Il CEO di Apple, Tim Cook, durante la cerimonia di laurea al MIT nel 2017, ha condiviso questa sua preoccupazione:

"Non mi preoccupo che l'intelligenza artificiale dia ai computer la capacità di pensare come gli esseri umani. Sono più preoccupato che le persone pensino come i computer: senza valori o compassione, senza preoccuparsi delle conseguenze delle proprie azioni.

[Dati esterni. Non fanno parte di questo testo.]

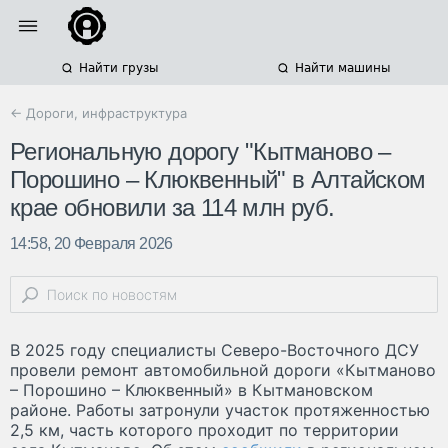
Найти грузы
Найти машины
← Дороги, инфраструктура
Региональную дорогу "Кытманово –
Порошино – Клюквенный" в Алтайском
крае обновили за 114 млн руб.
14:58, 20 Февраля 2026
В 2025 году специалисты Северо-Восточного ДСУ
провели ремонт автомобильной дороги «Кытманово
– Порошино – Клюквенный» в Кытмановском
районе. Работы затронули участок протяженностью
2,5 км, часть которого проходит по территории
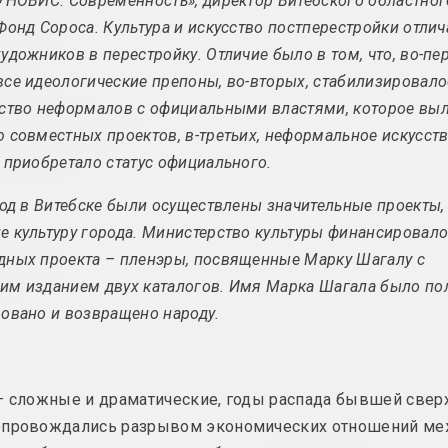
УНОВИС. Современность», директор Витебского областног
феномен
Фонд Сороса. Культура и искусство постперестройки отлич
удожников в перестройку. Отличие было в том, что, во-пе
се идеологические препоны, во-вторых, стабилизировало
ство неформалов с официальными властями, которое выл
Гендэрны аспект у
Гісторыя / 
мастацтве / гендэрная
 совместных проектов, в-третьих, неформальное искусст
тэрмін
тэорыя
 приобретало статус официального.
тэрмін
иод в Витебске были осуществлены значительные проекты,
 культуру города. Министерство культуры финансировало
Дэлегаваныя перформансы
ных проекта – пленэры, посвященные Марку Шагалу с
тэрмін
м изданием двух каталогов. Имя Марка Шагала было по
овано и возвращено народу.
Інтэрактыўнае мастацтва
Іронія
тэрмін
тэрмін
 – сложные и драматические, годы распада бывшей све
опровождались разрывом экономических отношений м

"I più senior possono portare umanità in un mondo sempre più dominato dalla tecnologia. Murphy e Hudson ipotizzano: "Nella giovinezza cerchiamo la perfezione. Nell'anzianità, la completezza." Marshall Goldsmith, uno degli executive coach più conosciuti al mondo e autore di numerosi bestseller, a sessantotto anni, dopo una vita spesa come mentore, ha iniziato a farsi alcune domande rispetto al proprio lascito. Riflettendo su persone che ammirava e che riteneva eroiche, ha pensato a persone come Peter Drucker e Frances Hesselbein, entrambi così generosi in tutto ciò che gli avevano insegnato, senza chiedere alcun tipo di ricompensa. Goldsmith ha così deciso di "adottare" cento coach, accademici e leader ad alto potenziale ai quali impartire la sua saggezza, completamente gratuitamente, con un’unica condizione: che loro facessero altrettanto quando sarebbero diventati anziani. Ha chiamato questo piano ereditario "The Marshall Goldsmith 100 Coaches", alias MG100, ed è stato selezionato da Thinkers50 come una delle idee più innovative dell'anno nel mondo degli affari. Nel presentare questa sua idea ha dichiarato: "Non ho una grande fortuna da poter donare come Bill Gates o Warren Buffett. Ma posso donare la mia conoscenza".

 

Seguendo l’esempio di Marshall Goldsmith, come possono i più senior tradurre la propria esperienza in modo da renderla accessibile ai più giovani? E come possono i più giovani aprirsi all’ascolto per imparare ciò che col mutare dei tempi non muta?

 

Queste domande – insieme a quella relativa al come valorizzare i giovani - rappresentano nobili e meritevoli preoccupazioni, certamente cariche di responsabilità, ma altrettanto necessarie per una sana evoluzione dell’essere umano.